Information supplied Block Start

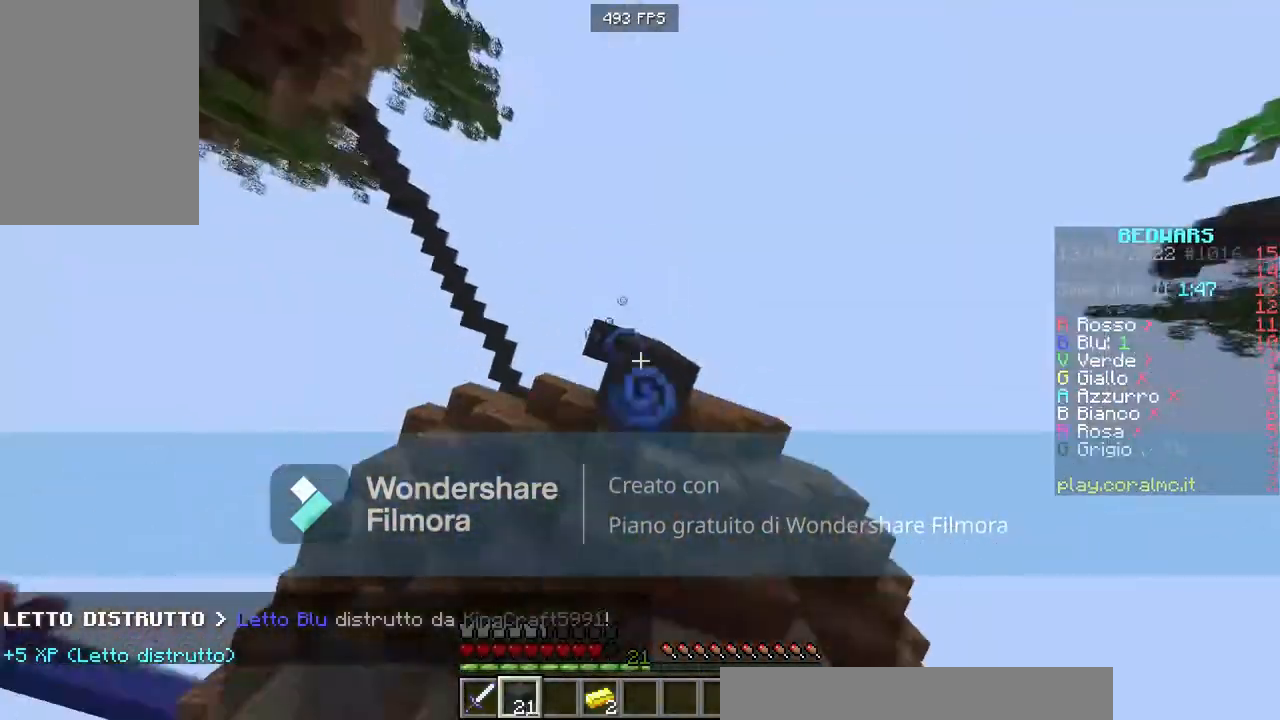
{"keys": [], "mouse": [], "events": [[434, "mouse_right", "up"]]}
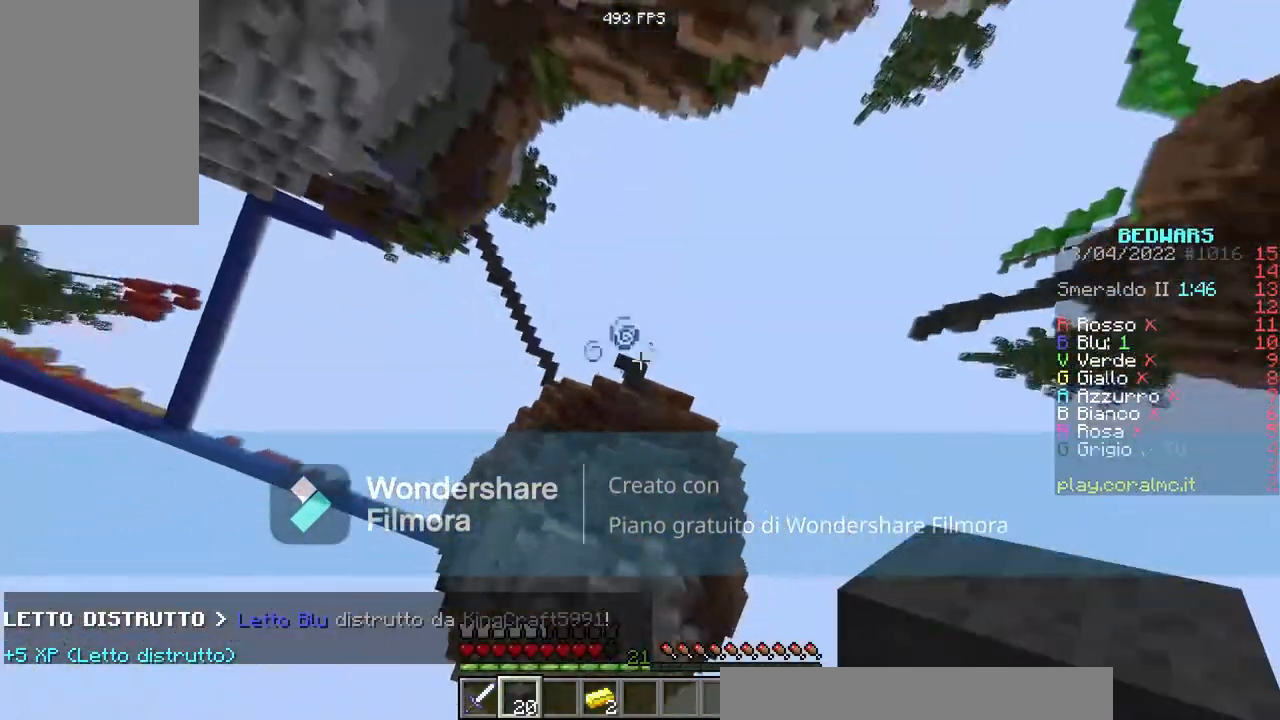
{"keys": [], "mouse": [], "events": []}
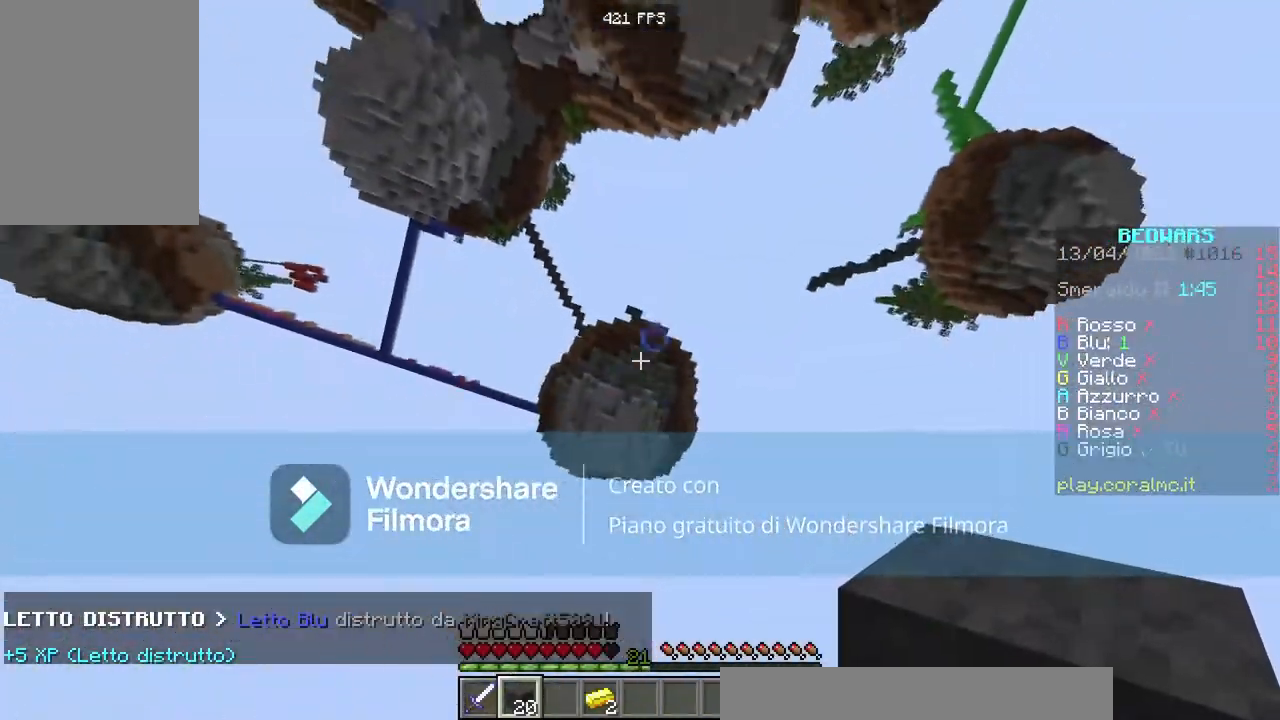
{"keys": [], "mouse": [], "events": []}
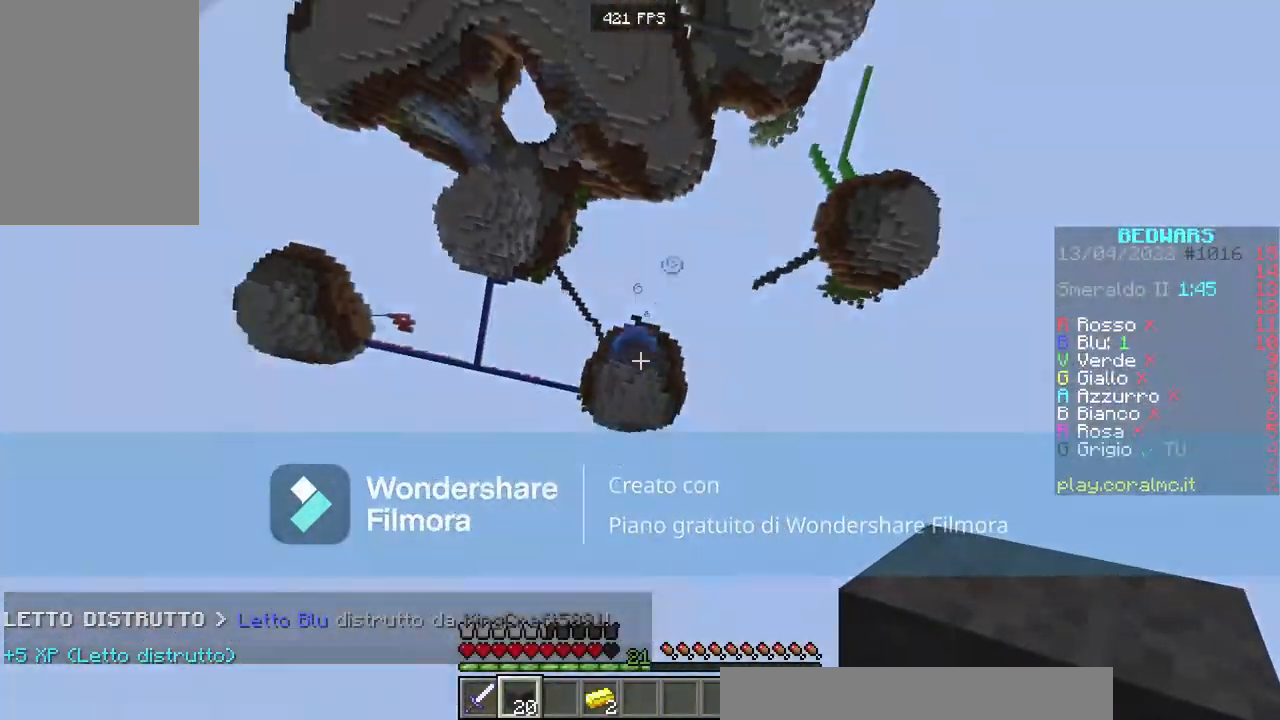
{"keys": [], "mouse": [], "events": [[33, "mouse_right", "down"], [66, "mouse_right", "up"]]}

Information supplied Block End

** Work task **
Every word of the material, and none of its pictures, should be set down again.

** Solved exercise **
{"keys": [], "mouse": [], "events": [[434, "mouse_right", "up"]]}
{"keys": [], "mouse": [], "events": []}
{"keys": [], "mouse": [], "events": []}
{"keys": [], "mouse": [], "events": [[33, "mouse_right", "down"], [66, "mouse_right", "up"]]}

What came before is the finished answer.